Responses of Escherichia coli to the neutrophil bactericidal/permeability-increasing protein

The Bactericidal/permeability-increasing protein (BPI) is an endotoxin-binding protein that promotes host defense against invading gram-negative bacteria. Binding of BPI to outer membrane (OM) lipopoysaccharides (LPS, endotoxin) rapidly induces sublethal alterations that can lead to bacterial death. The preservation of bacterial metabolic activity during the initial sublethal attack by BPI suggests that E. coli could adaptively respond to sublethal attack by BPI and thereby increase the probability of bacterial survival. The goal of this thesis was to identify molecular mechanisms that mediate such adaptive responses.; We have identified the global regulator OmpR as a mediator of a subset of acute bacterial responses to BPI. Within 15 minutes, BPI induces reciprocal changes in the synthesis of two major OM porins, OmpF and OmpC, that depend on phosphorylation of OmpR. Bacteria that lack OmpR are less tolerant to BPI-mediated sublethal damage but not because of changes in ompF and ompC expression.

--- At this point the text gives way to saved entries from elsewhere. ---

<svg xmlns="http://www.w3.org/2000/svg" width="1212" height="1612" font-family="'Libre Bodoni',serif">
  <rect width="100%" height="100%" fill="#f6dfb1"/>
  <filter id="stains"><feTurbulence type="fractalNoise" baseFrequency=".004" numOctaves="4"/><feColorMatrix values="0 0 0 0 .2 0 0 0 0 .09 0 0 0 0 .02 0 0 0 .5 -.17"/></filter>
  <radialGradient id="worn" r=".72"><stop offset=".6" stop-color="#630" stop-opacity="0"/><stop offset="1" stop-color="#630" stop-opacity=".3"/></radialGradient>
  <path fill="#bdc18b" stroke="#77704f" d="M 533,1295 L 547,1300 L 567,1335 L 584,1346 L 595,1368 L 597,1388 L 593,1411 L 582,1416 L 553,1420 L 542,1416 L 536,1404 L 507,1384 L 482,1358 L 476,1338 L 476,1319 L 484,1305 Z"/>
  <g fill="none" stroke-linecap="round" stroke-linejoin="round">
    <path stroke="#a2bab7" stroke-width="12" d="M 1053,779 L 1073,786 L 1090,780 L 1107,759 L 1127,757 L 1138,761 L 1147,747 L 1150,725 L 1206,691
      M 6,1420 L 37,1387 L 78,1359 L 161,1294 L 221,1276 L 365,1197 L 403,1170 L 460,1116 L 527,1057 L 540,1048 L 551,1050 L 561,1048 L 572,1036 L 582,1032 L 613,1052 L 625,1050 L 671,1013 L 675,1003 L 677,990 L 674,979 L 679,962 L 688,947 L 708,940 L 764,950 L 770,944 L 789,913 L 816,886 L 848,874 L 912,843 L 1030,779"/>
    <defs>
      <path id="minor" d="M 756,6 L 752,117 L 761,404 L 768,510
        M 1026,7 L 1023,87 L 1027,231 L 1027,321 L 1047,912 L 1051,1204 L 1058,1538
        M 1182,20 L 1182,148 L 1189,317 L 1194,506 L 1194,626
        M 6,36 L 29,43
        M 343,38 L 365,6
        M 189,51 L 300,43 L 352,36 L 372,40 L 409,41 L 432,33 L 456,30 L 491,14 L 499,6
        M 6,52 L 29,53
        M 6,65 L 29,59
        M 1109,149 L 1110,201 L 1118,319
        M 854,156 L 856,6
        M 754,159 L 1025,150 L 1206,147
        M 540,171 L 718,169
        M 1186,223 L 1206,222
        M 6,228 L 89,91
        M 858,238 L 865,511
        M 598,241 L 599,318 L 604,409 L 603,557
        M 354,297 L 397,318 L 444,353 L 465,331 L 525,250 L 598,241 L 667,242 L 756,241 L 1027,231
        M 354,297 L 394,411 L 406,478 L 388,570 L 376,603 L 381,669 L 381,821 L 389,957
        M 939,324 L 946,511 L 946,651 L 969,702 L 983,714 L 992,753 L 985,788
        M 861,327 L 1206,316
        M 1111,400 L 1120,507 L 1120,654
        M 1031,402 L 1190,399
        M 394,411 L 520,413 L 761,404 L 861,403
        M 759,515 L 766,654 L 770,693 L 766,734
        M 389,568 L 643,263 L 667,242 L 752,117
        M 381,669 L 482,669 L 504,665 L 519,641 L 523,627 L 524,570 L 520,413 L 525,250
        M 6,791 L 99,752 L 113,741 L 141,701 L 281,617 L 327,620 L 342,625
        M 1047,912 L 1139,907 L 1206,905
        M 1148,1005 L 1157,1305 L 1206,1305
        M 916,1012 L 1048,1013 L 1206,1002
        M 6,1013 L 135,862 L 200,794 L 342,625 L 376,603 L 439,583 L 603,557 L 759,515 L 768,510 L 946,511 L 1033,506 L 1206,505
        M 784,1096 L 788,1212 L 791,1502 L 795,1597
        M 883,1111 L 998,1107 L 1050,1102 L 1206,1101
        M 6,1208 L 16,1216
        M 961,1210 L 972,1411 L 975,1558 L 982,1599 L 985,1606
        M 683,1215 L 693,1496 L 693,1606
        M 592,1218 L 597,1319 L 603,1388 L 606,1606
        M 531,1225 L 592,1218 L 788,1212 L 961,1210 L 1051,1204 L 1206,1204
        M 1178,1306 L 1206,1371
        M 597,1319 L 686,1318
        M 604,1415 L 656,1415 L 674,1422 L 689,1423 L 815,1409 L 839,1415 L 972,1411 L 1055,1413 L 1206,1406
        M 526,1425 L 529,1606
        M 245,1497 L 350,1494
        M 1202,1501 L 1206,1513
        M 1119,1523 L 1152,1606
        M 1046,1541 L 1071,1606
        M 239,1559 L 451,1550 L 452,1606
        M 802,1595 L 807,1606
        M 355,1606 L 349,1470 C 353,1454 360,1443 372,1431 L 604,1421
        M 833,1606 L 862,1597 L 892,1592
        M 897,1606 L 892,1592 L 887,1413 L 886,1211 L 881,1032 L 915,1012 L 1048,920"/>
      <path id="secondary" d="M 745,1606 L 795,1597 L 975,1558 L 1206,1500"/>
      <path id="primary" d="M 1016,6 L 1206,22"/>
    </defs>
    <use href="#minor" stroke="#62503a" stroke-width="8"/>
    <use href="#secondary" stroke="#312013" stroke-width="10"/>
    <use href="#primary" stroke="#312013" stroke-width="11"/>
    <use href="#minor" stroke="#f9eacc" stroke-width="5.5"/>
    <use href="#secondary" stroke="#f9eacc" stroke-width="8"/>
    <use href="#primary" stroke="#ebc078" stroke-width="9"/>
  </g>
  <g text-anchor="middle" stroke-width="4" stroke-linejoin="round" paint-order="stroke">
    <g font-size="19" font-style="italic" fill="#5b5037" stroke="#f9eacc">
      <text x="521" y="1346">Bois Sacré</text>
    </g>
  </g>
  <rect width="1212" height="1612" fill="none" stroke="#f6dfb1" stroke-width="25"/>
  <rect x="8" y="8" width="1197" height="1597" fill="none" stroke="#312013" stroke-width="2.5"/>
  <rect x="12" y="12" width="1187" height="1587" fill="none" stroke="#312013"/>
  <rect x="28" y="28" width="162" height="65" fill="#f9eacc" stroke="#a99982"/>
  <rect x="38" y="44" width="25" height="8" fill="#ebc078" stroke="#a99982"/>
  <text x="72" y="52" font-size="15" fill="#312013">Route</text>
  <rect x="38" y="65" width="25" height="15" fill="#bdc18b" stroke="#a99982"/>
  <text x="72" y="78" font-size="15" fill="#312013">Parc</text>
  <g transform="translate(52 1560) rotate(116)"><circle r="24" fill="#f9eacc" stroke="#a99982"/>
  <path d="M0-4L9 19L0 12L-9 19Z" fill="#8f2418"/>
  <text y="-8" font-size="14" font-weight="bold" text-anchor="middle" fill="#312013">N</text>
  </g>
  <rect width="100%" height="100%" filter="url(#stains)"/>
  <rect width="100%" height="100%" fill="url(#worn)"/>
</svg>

By transcriptome analysis, we have found that nearly 18% of all bacterial genes are regulated by OmpR and that over 30% of all BPI-induced mRNA changes are OmpR-dependent. This suggests that additional OmpR-regulated gene products could be important in bacterial resistance to killing by BPI.; Changes in OmpR function induced by BPI are mediated via the hybrid anaerosensor ArcB and by acetyl-phosphate but not via the cognate sensor EnvZ. Signaling through ArcB not only affects OmpR but also activates the response regulator ArcA.{09}Activation of ArcA-dependent responses suggests that BPI-treated bacteria can switch from aerobic to anaerobic fermentative metabolism, in part by downregulating expression of enzymes mediating oxidative phosphorylation and the tricarboxylic acid cycle. At the same time, many genes encoding efflux pumps and other protective responses are upregulated possibly secondary to sublethal changes in OM permeability and respiratory metabolism. Remarkably, nearly 60% of transcripts upregulated by BPI correspond to genes of unknown function.; In summary, sublethal alterations produced by BPI induce multiple signals which the bacteria use to respond to initial BPI attack. When amounts of BPI present are limiting, such adaptive changes could promote repair of bacterial injury and promote survival.